Data Scientist

Data Scientist helps to determine and discover hidden information in vast amounts of datasets, metrics, and other data fields in order to create insight for Agency leadership to make more informed decisions. Data Scientist applies data mining techniques, conducts statistical analysis, builds high quality prediction systems integrated with Agency products and utilizes new industry standards and best in business practices.

The ideal candidate is adept at using large data sets to find opportunities for product and process optimization and using models to test the effectiveness of different courses of action. Active IRS MBI clearance is a plus.
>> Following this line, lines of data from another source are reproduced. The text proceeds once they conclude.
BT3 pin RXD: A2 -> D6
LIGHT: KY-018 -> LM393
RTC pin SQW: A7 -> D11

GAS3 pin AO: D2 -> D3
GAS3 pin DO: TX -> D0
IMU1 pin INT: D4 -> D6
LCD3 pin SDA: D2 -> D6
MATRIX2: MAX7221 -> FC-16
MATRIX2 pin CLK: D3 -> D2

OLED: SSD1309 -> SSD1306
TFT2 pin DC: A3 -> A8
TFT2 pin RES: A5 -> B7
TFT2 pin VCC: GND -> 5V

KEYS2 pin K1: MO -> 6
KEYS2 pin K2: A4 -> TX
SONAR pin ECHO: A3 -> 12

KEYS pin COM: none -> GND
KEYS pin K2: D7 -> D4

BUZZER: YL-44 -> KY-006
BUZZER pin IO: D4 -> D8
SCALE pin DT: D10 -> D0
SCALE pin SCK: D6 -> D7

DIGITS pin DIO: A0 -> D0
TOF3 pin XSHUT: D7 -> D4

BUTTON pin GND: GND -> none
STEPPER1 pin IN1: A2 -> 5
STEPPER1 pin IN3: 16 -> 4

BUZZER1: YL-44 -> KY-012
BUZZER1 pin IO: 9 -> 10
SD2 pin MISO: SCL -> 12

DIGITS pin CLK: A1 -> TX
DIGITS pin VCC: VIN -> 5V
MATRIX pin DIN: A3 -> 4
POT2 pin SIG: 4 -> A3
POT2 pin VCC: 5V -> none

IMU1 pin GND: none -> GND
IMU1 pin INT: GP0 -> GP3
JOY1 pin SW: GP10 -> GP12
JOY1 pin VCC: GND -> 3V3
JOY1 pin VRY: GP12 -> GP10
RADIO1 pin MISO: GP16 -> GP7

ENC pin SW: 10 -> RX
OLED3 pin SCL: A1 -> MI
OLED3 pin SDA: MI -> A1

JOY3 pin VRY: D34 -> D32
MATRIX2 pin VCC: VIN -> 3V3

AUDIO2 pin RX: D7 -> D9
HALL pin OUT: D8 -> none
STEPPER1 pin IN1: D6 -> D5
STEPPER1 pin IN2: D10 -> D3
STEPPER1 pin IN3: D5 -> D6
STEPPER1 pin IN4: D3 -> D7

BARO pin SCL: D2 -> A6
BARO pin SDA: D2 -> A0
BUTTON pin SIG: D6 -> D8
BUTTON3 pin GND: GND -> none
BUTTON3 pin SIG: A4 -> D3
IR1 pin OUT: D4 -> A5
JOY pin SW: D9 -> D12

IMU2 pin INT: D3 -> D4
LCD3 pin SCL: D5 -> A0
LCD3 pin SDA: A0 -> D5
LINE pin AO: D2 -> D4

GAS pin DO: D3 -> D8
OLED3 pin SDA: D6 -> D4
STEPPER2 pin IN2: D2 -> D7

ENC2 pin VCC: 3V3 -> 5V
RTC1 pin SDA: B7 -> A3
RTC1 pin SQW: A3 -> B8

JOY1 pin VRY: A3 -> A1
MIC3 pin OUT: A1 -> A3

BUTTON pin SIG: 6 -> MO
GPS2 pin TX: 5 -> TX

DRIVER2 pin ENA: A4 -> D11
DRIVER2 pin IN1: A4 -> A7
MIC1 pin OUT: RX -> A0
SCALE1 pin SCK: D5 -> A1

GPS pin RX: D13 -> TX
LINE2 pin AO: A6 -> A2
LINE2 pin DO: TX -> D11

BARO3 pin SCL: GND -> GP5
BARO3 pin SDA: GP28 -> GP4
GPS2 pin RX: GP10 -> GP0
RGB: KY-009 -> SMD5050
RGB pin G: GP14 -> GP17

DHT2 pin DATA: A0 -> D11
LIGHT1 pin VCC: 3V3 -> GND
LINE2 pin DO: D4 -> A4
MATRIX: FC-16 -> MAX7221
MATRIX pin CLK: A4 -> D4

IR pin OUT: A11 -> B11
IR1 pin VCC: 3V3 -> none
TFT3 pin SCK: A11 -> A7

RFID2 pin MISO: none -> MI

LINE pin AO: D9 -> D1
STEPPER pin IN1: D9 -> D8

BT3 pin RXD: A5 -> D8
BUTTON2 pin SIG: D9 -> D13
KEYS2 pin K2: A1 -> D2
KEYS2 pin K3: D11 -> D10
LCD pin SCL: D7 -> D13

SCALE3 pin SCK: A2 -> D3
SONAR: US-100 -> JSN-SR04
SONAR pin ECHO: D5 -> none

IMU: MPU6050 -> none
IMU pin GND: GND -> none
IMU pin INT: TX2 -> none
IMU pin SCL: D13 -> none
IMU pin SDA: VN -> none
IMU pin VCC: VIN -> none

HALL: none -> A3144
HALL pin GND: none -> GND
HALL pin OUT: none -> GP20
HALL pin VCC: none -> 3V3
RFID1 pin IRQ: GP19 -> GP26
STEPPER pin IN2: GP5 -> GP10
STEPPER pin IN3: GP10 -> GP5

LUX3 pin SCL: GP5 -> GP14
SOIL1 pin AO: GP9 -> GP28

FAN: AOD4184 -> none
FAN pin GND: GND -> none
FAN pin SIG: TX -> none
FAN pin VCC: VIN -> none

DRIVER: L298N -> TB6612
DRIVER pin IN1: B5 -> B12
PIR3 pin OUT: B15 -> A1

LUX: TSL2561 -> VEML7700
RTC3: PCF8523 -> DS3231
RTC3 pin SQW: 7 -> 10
They must have strong experience using a variety of data mining/data analysis methods, using a variety of data tools, building and implementing models, using/creating algorithms and creating/running simulations.

Principal Duties and Responsibilities:

  • Primarily responsible for identifying key datasets, metrics, and combining fields of data from various sources and analyzing to develop actionable insights for Agency Senior Leaders to better understand how the business performs and ultimately building AI tools that automate certain processes within Agency applications
  • Enhancing data collection procedures to include information that is relevant for building analytic systems
  • Processing, cleansing, and verifying the integrity of data used for analysis while also conducting ad-hoc analysis and presenting results in a clear, direct, and actionable format (i.e. utilizing Program Management Institute Terminology) and creating automated anomaly detection systems and constantly tracking its performance through selecting features, building and optimizing classifiers using machine learning techniques and Data mining using state-of-the-art methods
  • Work with stakeholders throughout the organization to identify opportunities for leveraging company data to drive business solutions.
  • Mine and analyze data from company databases to drive optimization and improvement of product development, marketing techniques and business strategies.
  • Develop company A/B testing framework and test model quality and enhancing data collection procedures to include information that is relevant for building analytic systems
  • Creating automated anomaly detection systems and constant tracking of its performance
  • Develop processes and tools to monitor and analyze model performance and data accuracy.

Required Skills:

  • Active IRS MBI clearance is a plus.
  • Experience using statistical computer languages (R, Python, SLQ, etc.) to manipulate data and draw insights from large data sets.
  • Excellent understanding of machine learning techniques and algorithms, such as k-NN, Naive Bayes, SVM, Decision Forests, etc.
  • Experience with common data science toolkits, such as R, Weka, NumPy, MatLab, etc.
  • Experience with NoSQL databases, such as MongoDB, Cassandra, HBase
  • Good applied statistics skills, such as distributions, statistical testing, regression, etc.
  • Strong problem-solving skills with an emphasis on product development.
  • Data-oriented personality
  • Excellent written and verbal communication skills for coordinating across teams.


  • Bachelor’s Degree in Information Technology, Computer Science or related field required
  • Minimum 4 years of experience as a Data Scientist
  • Professional certifications


  • Coding knowledge and experience with several languages: C, C++, Java, JavaScript, etc.
  • Knowledge and experience in statistical and data mining techniques: GLM/Regression, Random Forest, Boosting, Trees, text mining, social network analysis, etc.
  • Experience using web services: Redshift, S3, Spark, DigitalOcean, etc.
  • Experience analyzing data from 3rd party providers: Google Analytics, Site Catalyst, Coremetrics, Adwords, Crimson Hexagon, Facebook Insights, etc.
  • Experience with distributed data/computing tools: Map/Reduce, Hadoop, Hive, Spark, Gurobi, MySQL, etc.
  • Experience visualizing/presenting data for stakeholders using: Periscope, Business Objects, D3, ggplot, etc.